Up to 3,600 unqualified people were employed as teachers in the past year as schools struggled to fill gaps for short-term absences.
The numbers show, for the first time, the full scale of the challenge facing schools unable to find qualified or registered teachers to fill in for career breaks and maternity or sick leave.
Schools are entitled to employ individuals without any formal qualification or registration to teach in the classroom as a measure of last resort. However, they are limited to teaching in a particular school for a maximum of five days.
In all, these individuals provide cover for 32,000 teaching days during the 2016/2017 academic year.
Some schools say this is causing severe disruption to students who are faced with a new, unqualified or unregistered teacher every week.
Joan Burton TD, Labour’s education spokeswoman, said: “I talk to principals who are constantly at the end of their tether in relation to being able to access qualified staff when they need replacements for cover.
“The Minister for Education seems to be in denial about this. I think they only now appreciate there is a major problem – but we need a plan to address this, and we need to do so urgently.”
Independent TD Maureen O’Sullivan, a former teacher who chairs the board of management of a school on Dublin’s northside, says one class is suffering due to “constant changes” in teachers.

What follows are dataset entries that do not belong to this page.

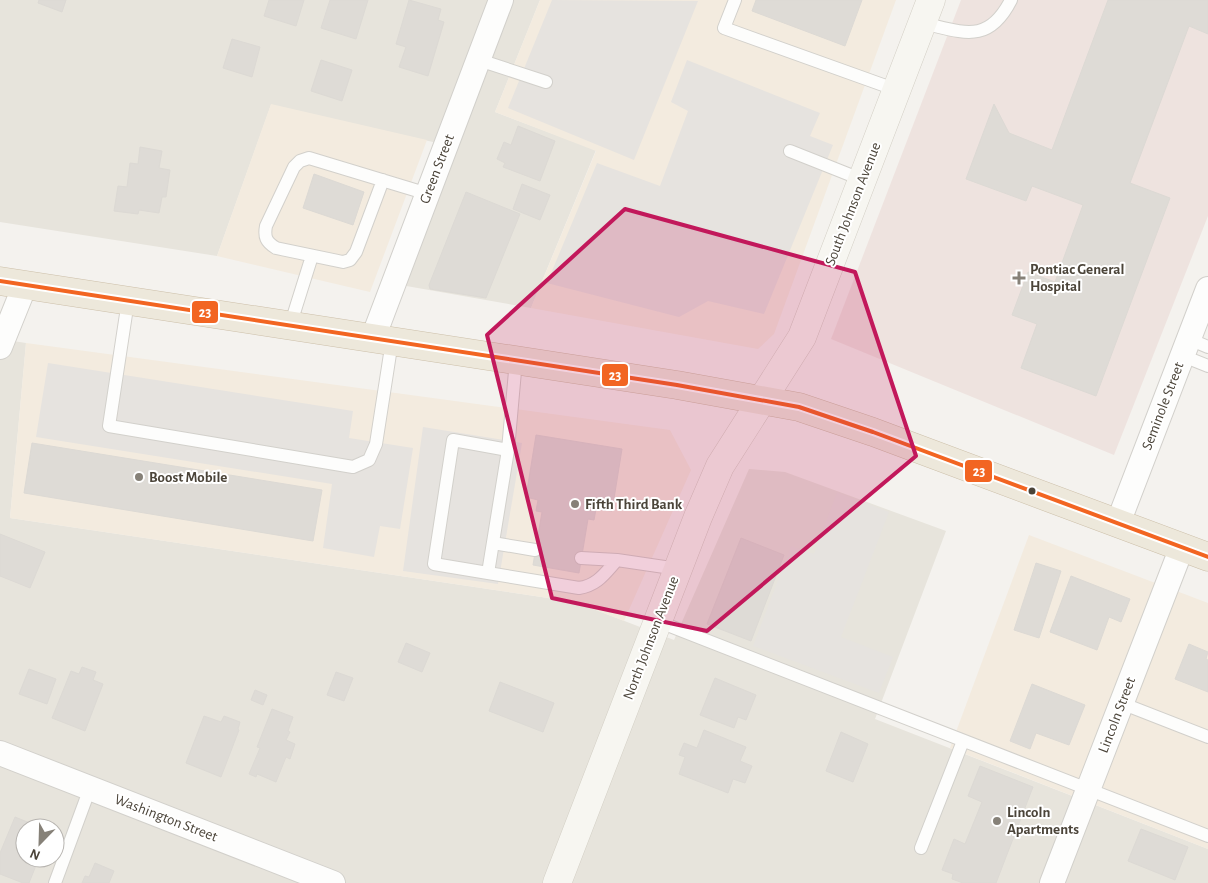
<svg xmlns="http://www.w3.org/2000/svg" width="1208" height="883" font-family="'Alegreya Sans',sans-serif">
<style>
.residential{fill:#e7e4dc;fill-rule:evenodd}
.commercial{fill:#f3ebdf}
.medical{fill:#eee3df}
.parking{fill:#e6e3df}
.building{fill:#dedbd6;stroke:#dcd9d4}
.lines{fill:none;stroke-linecap:round;stroke-linejoin:round}
.lane-casing{stroke:#d2d0cb;stroke-width:14}
.street-casing{stroke:#d2d0cb;stroke-width:26}
.secondary-casing{stroke:#d3cfc5;stroke-width:29}
.highway-casing{stroke:#ccbfa9;stroke-width:29}
.lane{stroke:#fdfdfc;stroke-width:12}
.street{stroke:#fdfdfc;stroke-width:24}
.secondary{stroke:#f7f6f1;stroke-width:28}
.highway{stroke:#ede8db;stroke-width:28}
.bus-1-casing{stroke:#fff;stroke-width:8}
.bus-1{stroke:#f26522;stroke-width:4}
.marked{fill:#c2185b;fill-opacity:0.2;stroke:#c2185b;stroke-width:4;stroke-linejoin:round}
.poi-dot{fill:#868178;stroke:#fff;stroke-width:2}
.bus-dot{fill:#4b4439;stroke:#fff;stroke-width:2}
.labels{text-anchor:middle;dominant-baseline:central;stroke-width:4;stroke-linejoin:round;paint-order:stroke}
.street-label{font-size:15px;fill:#4b4439;stroke:#fff}
.poi-label{font-size:15px;font-weight:bold;fill:#4b4439;stroke:#fff;text-anchor:start}
.line-badge{stroke:#fff;stroke-width:2}
.badge-label{font-size:14px;text-anchor:middle;font-weight:bold;fill:#fff}
</style>
<rect width="100%" height="100%" fill="#f4f2ee"/>
<path class="residential" d="M0,0H540L495,112L596,150L531,308L395,284L446,145L271,105L217,256L0,222Z
M0,339L26,343L10,518L575,602L674,640L749,469L785,472L946,531L875,719L1208,849V883H0ZM25,828H55V858H25Z"/>
<path class="commercial" d="M540,0H896L774,334L758,349L531,308L596,151L495,112Z
M271,104L427,140L370,292L217,256Z
M26,343L670,430L691,470L624,621L575,602L10,518Z
M1029,535L1208,603V849L950,748Z"/>
<path class="medical" d="M961,0H1208V216L1114,455L831,339Z"/>
<path class="parking" d="M552,0L698,1L634,160L508,108Z
M687,60L820,113L810,136L833,145L764,314L708,301L679,317L547,283L597,163L660,186L688,111L671,102Z
M48,363L353,411L349,438L413,448L400,529L380,526L374,557L323,548L332,484L36,437Z
M423,427L522,443L498,584L403,571Z
M837,492L889,512L841,637L893,657L879,693L753,646L791,546L814,554Z"/>
<path class="building" d="M39,0H66L62,12L38,3Z
M269,0H304L296,26L264,16Z
M330,0H368L356,39L321,28Z
M409,0L441,9L438,20L444,22L428,76L399,67L406,47L396,44Z
M756,0H862L845,46L752,11Z
M1108,0H1208V34L1189,26L1130,183L1170,198L1096,396L1021,368L1037,324L1012,315L1028,272L1055,282L1083,205L1032,186L1026,201L966,179L994,104L1009,133L1052,150Z
M232,39L260,47L252,77L223,68Z
M321,60L352,70L342,101L311,91Z
M518,126L555,141L540,181L503,167L505,163L497,159L504,142L511,145Z
M140,147L162,151L159,168L170,170L166,197H162L159,213L139,210L138,214L114,211L118,186L127,187L130,163L138,164Z
M314,174L364,192L353,225L303,208Z
M522,184L550,195L540,220L513,209Z
M466,192L520,214L486,298L430,289L429,285Z
M536,435L622,449L612,511L596,509L594,520L588,519L579,573L533,565L542,512L536,511L538,500L526,497Z
M32,443L322,490L313,541L24,493Z
M0,534L45,552L30,588L0,576Z
M741,538L784,555L751,641L707,624Z
M1036,563L1061,571L1039,638L1014,630Z
M1071,576L1130,599L1121,622L1109,617L1097,650L1050,632Z
M406,643L430,653L422,672L398,662Z
M1189,644L1208,652L1206,659L1208,660V692L1175,679Z
M82,667L96,672L93,680L103,684L85,731L52,718L71,671L79,674Z
M29,669L56,679L47,704L19,694Z
M336,672L353,678L344,701L327,695Z
M715,678L756,695L746,720L738,717L734,728L700,715Z
M500,682L554,703L543,732L489,711Z
M1032,684L1085,705L1069,745L1036,733L1030,749L1010,741Z
M255,690L267,695L263,705L251,700Z
M272,709L293,717L288,731L290,732L286,740L295,744L290,759L286,757L276,782L257,774L256,777L249,774L260,748L257,747Z
M204,716L221,722L224,716L240,722L238,729L239,730L221,777L186,763Z
M704,730L746,747L740,761L752,766L745,783L733,779L728,793L679,774L685,757L679,755L684,743L697,748Z
M841,732L868,744L853,782L826,771Z
M980,766L1033,787L996,883H963L952,879L953,874L942,870L954,839L965,844L982,802L968,796Z
M15,817L42,828H25V858H39L29,883H23L0,874V853Z
M1141,829L1188,847L1175,880L1128,861Z
M95,863L114,871L109,883H82L85,876L89,877Z"/>
<g class="lines">
<defs>
<path id="lane" d="M735,0L724,28L897,90
M922,23C963,32 988,45 1011,0
M479,60L546,82
M790,151L863,180
M383,180L356,252L350,260L343,262L276,248C266,242 264,237 266,226L294,167L300,161L309,158L428,194
M128,301L109,426L353,467L369,460L376,444L392,341
M290,326L312,256
M1189,339L1208,347
M1183,356L1208,366
M508,450L453,440L434,564L488,573L508,450L516,360
M493,543L535,550
M581,558L617,560L678,569
M488,573L579,588C598,585 605,573 617,560
M657,621L1208,836
M1121,703L1208,737
M921,848L963,741
M55,883L90,788"/>
<path id="street" d="M373,338L501,0
M0,347L25,285
M1118,523L1208,289
M0,753L333,883
M1052,883L1182,547"/>
<path id="secondary" d="M557,883L698,517L720,466L802,337L931,0"/>
<path id="highway" d="M0,281L677,385L799,407L873,432L1208,557"/>
</defs>
<use href="#lane" class="lane-casing"/>
<use href="#street" class="street-casing"/>
<use href="#secondary" class="secondary-casing"/>
<use href="#highway" class="highway-casing"/>
<use href="#lane" class="lane"/>
<use href="#street" class="street"/>
<use href="#secondary" class="secondary"/>
<use href="#highway" class="highway"/>
<defs>
<path id="bus-1" d="M0,281L677,385L799,407L873,432L1208,557"/>
</defs>
<use href="#bus-1" class="bus-1-casing"/>
<use href="#bus-1" class="bus-1"/>
</g>
<path class="marked" d="M625,209L855,272L916,456L707,631L552,598L487,335Z"/>
<g class="poi-dot">
<path d="M1016.5 270.5h5v5h5v5h-5v5h-5v-5h-5v-5h5z"/>
<circle cx="139" cy="477" r="5"/>
<circle cx="575" cy="504" r="5"/>
<circle cx="997" cy="821" r="5"/>
</g>
<circle class="bus-dot" cx="1032" cy="491" r="4.5"/>
<g class="labels">
<g class="street-label">
<text transform="translate(437 169) rotate(-69)">Green Street</text>
<text transform="translate(853 204) rotate(-69)">South Johnson Avenue</text>
<text transform="translate(1163 406) rotate(-69)">Seminole Street</text>
<text transform="translate(651 638) rotate(-69)">North Johnson Avenue</text>
<text transform="translate(1117 715) rotate(-69)">Lincoln Street</text>
<text transform="translate(166 818) rotate(21)">Washington Street</text>
</g>
<g class="poi-label">
<text x="1030" y="269">Pontiac General<tspan x="1030" dy="17">Hospital</tspan></text>
<text x="149" y="477">Boost Mobile</text>
<text x="585" y="504">Fifth Third Bank</text>
<text x="1007" y="812">Lincoln<tspan x="1007" dy="17">Apartments</tspan></text>
</g>
</g>
<g class="line-badge">
<rect x="191" y="300" width="28" height="24" rx="5" fill="#f26522"/>
<rect x="601" y="363" width="28" height="24" rx="5" fill="#f26522"/>
<rect x="964" y="459" width="29" height="24" rx="5" fill="#f26522"/>
</g>
<g class="badge-label">
<text x="205" y="317">23</text>
<text x="615" y="380">23</text>
<text x="979" y="476">23</text>
</g>
<g transform="translate(40 843) rotate(203)"><circle r="24" fill="#ffffff" stroke="#b7b4b0"/>
<path d="M0-4L9 19L0 12L-9 19Z" fill="#868178"/>
<text y="-8" font-size="14" font-weight="bold" text-anchor="middle" fill="#4b4439">N</text>
</g>
</svg>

“We have been unable to fill the position, so we have no choice. When a new person comes in, there is catch-up. It makes it extremely difficult. The key to teaching is the relationship between the teacher and pupil. If you have constant change, all of that gets disrupted.”

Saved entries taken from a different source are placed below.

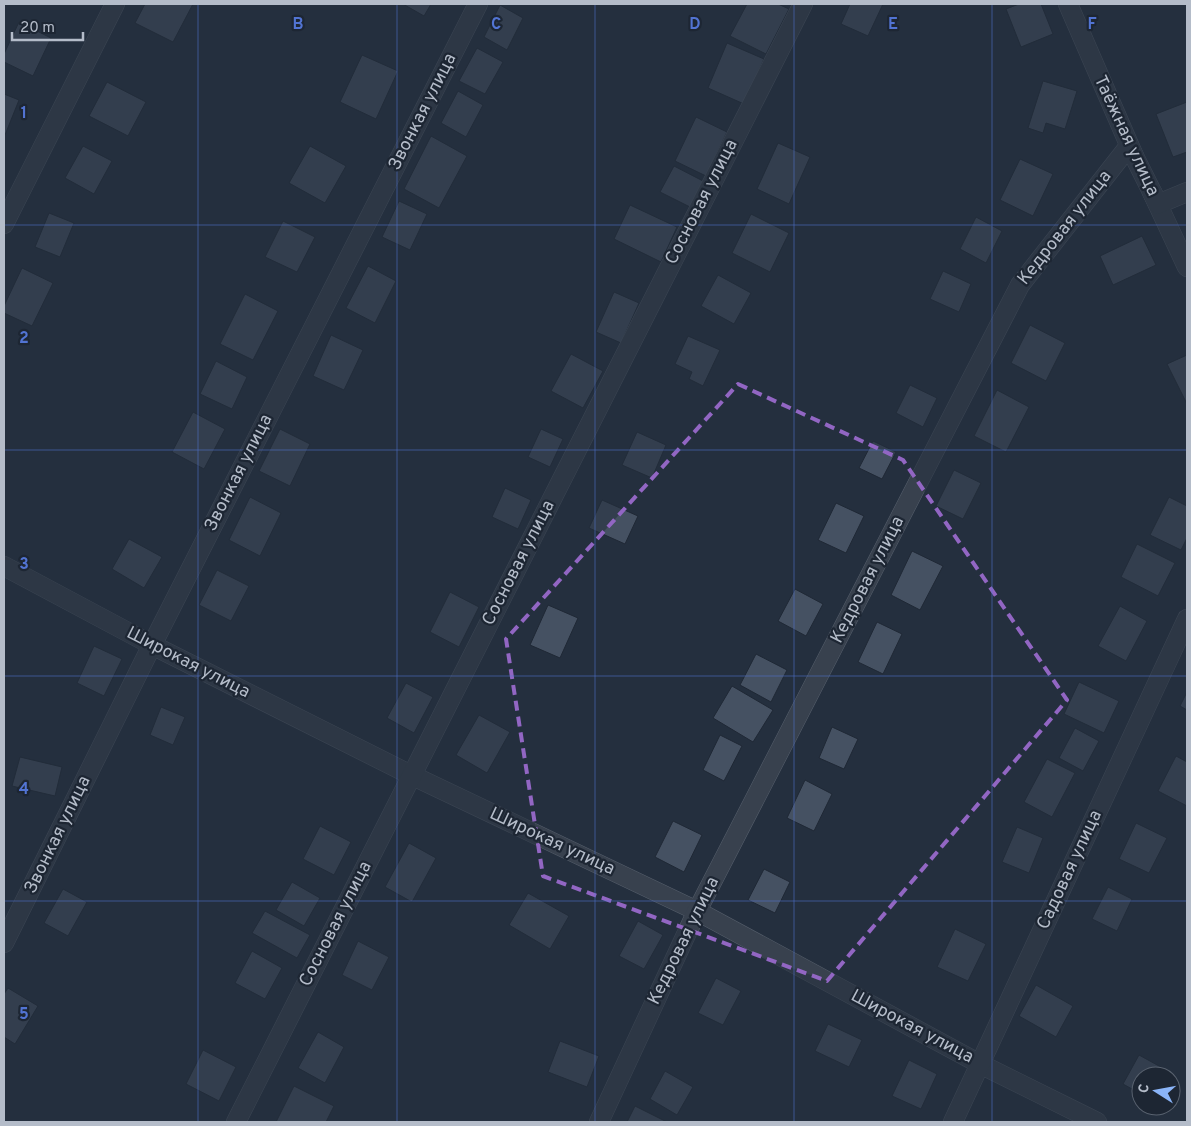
<svg xmlns="http://www.w3.org/2000/svg" width="1191" height="1126" viewBox="0 0 1191 1126" font-family="Overpass,sans-serif">
  <style>
    .building { fill: #455162; stroke: #1f2835 }
    .lines { fill: none; stroke-linecap: round; stroke-linejoin: round }
    .minor-casing { stroke: #565f6c; stroke-width: 20 }
    .minor { stroke: #38414e; stroke-width: 19 }
    .marked { fill: none; stroke: #9266c3; stroke-width: 4; stroke-dasharray: 10 6; stroke-linejoin: round }
    .grid { fill: none; stroke: #5274d3; stroke-width: 1; stroke-opacity: 0.55 }
    .labels { text-anchor: middle; dominant-baseline: central; stroke-width: 4.5; stroke-linejoin: round; paint-order: stroke }
    .street-label { font-size: 18px; fill: #b4bcc9; stroke: #1d2633 }
    .grid-label { font-size: 16px; text-anchor: middle; font-weight: bold; fill: #5274d3; stroke: #1d2633; stroke-width: 4.5; stroke-linejoin: round; paint-order: stroke }
  </style>
  <rect width="100%" height="100%" fill="#242f3e"/>
  <g class="building">
    <polygon points="145,4 193,4 173,42 135,23"/>
    <polygon points="403,4 431,4 424,16"/>
    <polygon points="747,4 778,4 789,9 766,54 730,36"/>
    <polygon points="850,4 883,4 868,36 841,24"/>
    <polygon points="1019,4 1041,4 1053,34 1021,47 1006,9"/>
    <polygon points="500,5 523,18 507,50 484,37"/>
    <polygon points="19,22 51,38 33,76 4,62 4,54"/>
    <polygon points="727,43 764,59 744,104 708,88"/>
    <polygon points="477,48 503,62 485,94 459,81"/>
    <polygon points="362,55 398,71 376,119 340,102"/>
    <polygon points="1043,81 1077,91 1065,129 1046,123 1043,133 1028,128"/>
    <polygon points="107,82 146,102 128,136 89,116"/>
    <polygon points="458,91 483,105 466,137 441,123"/>
    <polygon points="4,94 19,100 5,135 4,134"/>
    <polygon points="1187,102 1187,152 1173,157 1156,114"/>
    <polygon points="696,117 727,132 706,176 675,161"/>
    <polygon points="431,136 467,156 439,208 404,189"/>
    <polygon points="778,143 810,157 789,204 757,189"/>
    <polygon points="83,146 112,161 94,194 65,178"/>
    <polygon points="310,146 346,166 325,203 289,183"/>
    <polygon points="1020,159 1053,174 1033,216 1000,200"/>
    <polygon points="674,166 703,181 690,207 660,192"/>
    <polygon points="399,201 427,214 410,250 382,237"/>
    <polygon points="630,205 677,227 661,262 614,239"/>
    <polygon points="49,213 74,223 60,257 35,247"/>
    <polygon points="751,214 789,233 770,272 732,253"/>
    <polygon points="976,217 1002,231 986,263 960,249"/>
    <polygon points="283,221 315,237 297,272 265,257"/>
    <polygon points="1142,236 1156,265 1113,285 1100,256"/>
    <polygon points="368,266 396,281 375,323 346,308"/>
    <polygon points="22,268 53,283 32,326 4,313 4,306"/>
    <polygon points="943,271 971,284 959,312 930,299"/>
    <polygon points="718,275 751,293 734,324 701,306"/>
    <polygon points="614,292 639,303 621,343 596,332"/>
    <polygon points="245,294 278,311 253,360 220,344"/>
    <polygon points="1030,325 1065,343 1046,381 1011,363"/>
    <polygon points="331,335 363,350 344,390 313,376"/>
    <polygon points="688,336 720,350 703,386 689,379 692,372 675,364"/>
    <polygon points="571,354 603,371 583,408 551,391"/>
    <polygon points="1187,355 1187,404 1167,364"/>
    <polygon points="216,361 247,377 232,409 200,394"/>
    <polygon points="910,385 937,398 923,427 896,413"/>
    <polygon points="997,390 1029,407 1006,452 974,436"/>
    <polygon points="193,412 225,429 204,469 172,452"/>
    <polygon points="280,429 310,444 290,486 259,471"/>
    <polygon points="541,429 563,439 550,467 528,457"/>
    <polygon points="637,432 666,445 652,478 622,465"/>
    <polygon points="873,441 896,452 882,479 859,468"/>
    <polygon points="954,470 981,483 963,519 936,506"/>
    <polygon points="505,488 531,500 518,529 492,517"/>
    <polygon points="250,497 281,513 260,556 229,540"/>
    <polygon points="1169,497 1187,506 1187,538 1181,550 1150,535"/>
    <polygon points="602,500 638,516 625,544 589,528"/>
    <polygon points="836,503 864,516 846,553 818,540"/>
    <polygon points="129,539 162,557 144,588 112,569"/>
    <polygon points="1137,544 1175,563 1158,596 1121,577"/>
    <polygon points="912,551 943,566 920,610 891,595"/>
    <polygon points="217,570 249,586 231,621 199,605"/>
    <polygon points="795,589 823,604 806,636 778,621"/>
    <polygon points="450,592 479,607 459,647 430,632"/>
    <polygon points="548,605 578,618 560,658 530,645"/>
    <polygon points="1120,606 1147,621 1126,661 1098,646"/>
    <polygon points="877,622 902,634 883,674 858,662"/>
    <polygon points="94,646 122,659 104,696 77,683"/>
    <polygon points="756,654 787,670 771,702 740,685"/>
    <polygon points="1079,682 1119,701 1104,733 1064,714"/>
    <polygon points="406,683 433,697 414,733 387,718"/>
    <polygon points="732,686 773,710 753,742 713,718"/>
    <polygon points="1187,692 1187,710 1180,706"/>
    <polygon points="161,707 185,717 173,745 150,735"/>
    <polygon points="479,715 510,732 487,773 456,755"/>
    <polygon points="832,727 858,739 844,769 819,758"/>
    <polygon points="1075,728 1099,741 1083,771 1059,758"/>
    <polygon points="720,735 742,746 724,781 703,770"/>
    <polygon points="1176,756 1187,762 1187,806 1158,791"/>
    <polygon points="20,757 62,767 55,796 12,786"/>
    <polygon points="1047,759 1075,773 1052,817 1024,802"/>
    <polygon points="805,780 832,794 814,831 787,818"/>
    <polygon points="673,821 702,835 684,872 655,857"/>
    <polygon points="1136,823 1167,838 1149,873 1119,859"/>
    <polygon points="320,826 351,842 334,875 303,859"/>
    <polygon points="1017,827 1043,838 1029,873 1002,862"/>
    <polygon points="409,843 436,858 412,902 385,887"/>
    <polygon points="764,869 790,882 775,913 748,900"/>
    <polygon points="292,882 320,898 304,926 276,910"/>
    <polygon points="1108,887 1132,899 1117,931 1092,919"/>
    <polygon points="63,889 87,902 68,936 44,923"/>
    <polygon points="528,893 569,916 550,949 509,925"/>
    <polygon points="265,911 310,935 297,958 252,933"/>
    <polygon points="638,921 663,935 644,969 619,956"/>
    <polygon points="955,929 986,944 968,981 937,967"/>
    <polygon points="358,941 389,957 372,990 342,975"/>
    <polygon points="252,951 282,968 265,999 235,983"/>
    <polygon points="716,978 741,991 723,1025 698,1013"/>
    <polygon points="1036,985 1073,1006 1056,1037 1019,1016"/>
    <polygon points="8,988 38,1006 15,1044 4,1037 4,994"/>
    <polygon points="828,1024 862,1040 849,1067 815,1051"/>
    <polygon points="318,1032 344,1047 325,1083 298,1068"/>
    <polygon points="560,1041 599,1056 587,1087 548,1072"/>
    <polygon points="203,1050 236,1067 219,1101 186,1084"/>
    <polygon points="1139,1055 1170,1072 1167,1076 1141,1076 1141,1094 1123,1084"/>
    <polygon points="909,1060 937,1074 921,1109 892,1096"/>
    <polygon points="665,1071 693,1087 677,1115 650,1099"/>
    <polygon points="294,1086 334,1106 326,1122 276,1122"/>
    <polygon points="635,1106 667,1122 627,1122"/>
  </g>
  <g class="lines">
    <g class="minor-casing">
      <g id="minor">
        <polyline points="1068,4 1134,156"/>
        <polyline points="1152,192 1187,267"/>
        <polyline points="4,224 115,4"/>
        <polyline points="4,566 152,645 411,775 697,911 980,1064 1097,1122"/>
        <polyline points="4,943 152,645 478,4"/>
        <polyline points="236,1122 803,4"/>
        <polyline points="599,1122 697,911 1020,285 1129,146 1158,204 1187,192"/>
        <polyline points="953,1122 1187,619"/>
      </g>
    </g>
    <use href="#minor" class="minor"/>
  </g>
  <path d="M0 0H1191V1126H0ZM 738,384 L 903,460 L 1067,700 L 827,981 L 543,876 L 506,639 Z" fill="#242f3e" fill-opacity=".55" fill-rule="evenodd"/>
  <path class="marked" d="M 738,384 L 903,460 L 1067,700 L 827,981 L 543,876 L 506,639 Z"/>
  <path class="grid" d="M 198,4 L 198,1122M 397,4 L 397,1122M 595,4 L 595,1122M 794,4 L 794,1122M 992,4 L 992,1122M 4,225 L 1187,225M 4,450 L 1187,450M 4,676 L 1187,676M 4,901 L 1187,901"/>
  <g class="labels">
    <g class="street-label">
      <text transform="translate(423 112) rotate(-63)">Звонкая улица</text>
      <text transform="translate(1126 136) rotate(65)">Таёжная улица</text>
      <text transform="translate(702 202) rotate(-63)">Сосновая улица</text>
      <text transform="translate(1065 228) rotate(-52)">Кедровая улица</text>
      <text transform="translate(239 473) rotate(-63)">Звонкая улица</text>
      <text transform="translate(519 563) rotate(-63)">Сосновая улица</text>
      <text transform="translate(868 580) rotate(-63)">Кедровая улица</text>
      <text transform="translate(188 663) rotate(27)">Широкая улица</text>
      <text transform="translate(58 835) rotate(-64)">Звонкая улица</text>
      <text transform="translate(552 842) rotate(25)">Широкая улица</text>
      <text transform="translate(1070 870) rotate(-65)">Садовая улица</text>
      <text transform="translate(336 924) rotate(-63)">Сосновая улица</text>
      <text transform="translate(684 941) rotate(-64)">Кедровая улица</text>
      <text transform="translate(912 1027) rotate(28)">Широкая улица</text>
    </g>
  </g>
  <g class="grid-label">
    <text x="298" y="29">B</text>
    <text x="496" y="29">C</text>
    <text x="695" y="29">D</text>
    <text x="893" y="29">E</text>
    <text x="1092" y="29">F</text>
    <text x="24" y="118">1</text>
    <text x="24" y="343">2</text>
    <text x="24" y="569">3</text>
    <text x="24" y="794">4</text>
    <text x="24" y="1019">5</text>
  </g>
  <rect width="1191" height="1126" fill="none" stroke="#b4bcc9" stroke-width="10"/>
  <g transform="translate(1156 1091) rotate(281)"><circle r="24" fill="#1d2633" stroke="#59626f"/>
  <path d="M0-4L9 19L0 12L-9 19Z" fill="#8ab4f8"/>
  <text y="-8" font-size="14" font-weight="bold" text-anchor="middle" fill="#b4bcc9">С</text>
  </g>
  <path d="M12 32v8h71v-8" fill="none" stroke="#b4bcc9" stroke-width="2.5"/>
  <text x="20" y="32" font-size="15" fill="#b4bcc9" stroke="#1d2633" stroke-width="4" paint-order="stroke">20 m</text>
</svg>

The Department of Education said recruitment and appointment of teachers to fill posts was a matter for the individual school authorities.
Schools were required to employ “appropriately qualified and registered teachers”, the department said in a statement.
However, an unregistered person may be appointed “where a school has made all reasonable efforts to appoint a registered teacher in accordance with the normal appointment procedures and no registered teacher is available to take up the position in question”.
The department confirmed that any unregistered person who is a teacher must be vetted for child-protection reasons.
It confirmed that unregistered individuals may not be paid from public funds for a continuous period of more than five consecutive school days.
Teacher shortages appear to be linked to the volume of young teachers who are taking career breaks or emigrating to work in the Middle East, where salaries can range from €2,000 to €5,500 a month tax-free.
At second level, a shortage of teachers in key subjects such as science and languages seems to be linked to job prospects available to graduates in other sectors of the economy.
Minister for Education Richard Bruton has sought to ease some of this pressure on recruitment by relaxing work restrictions for retiring teachers, along with increasing employment limits for teachers on career breaks.
He also pledged to examine whether free third-level teacher education courses should be offered to homemakers with qualifications in key subject areas.
Mr Bruton has noted that some 2,300 new teachers were successfully recruited in the last academic year, while the process of filling a further 2,900 posts in the current year is almost complete.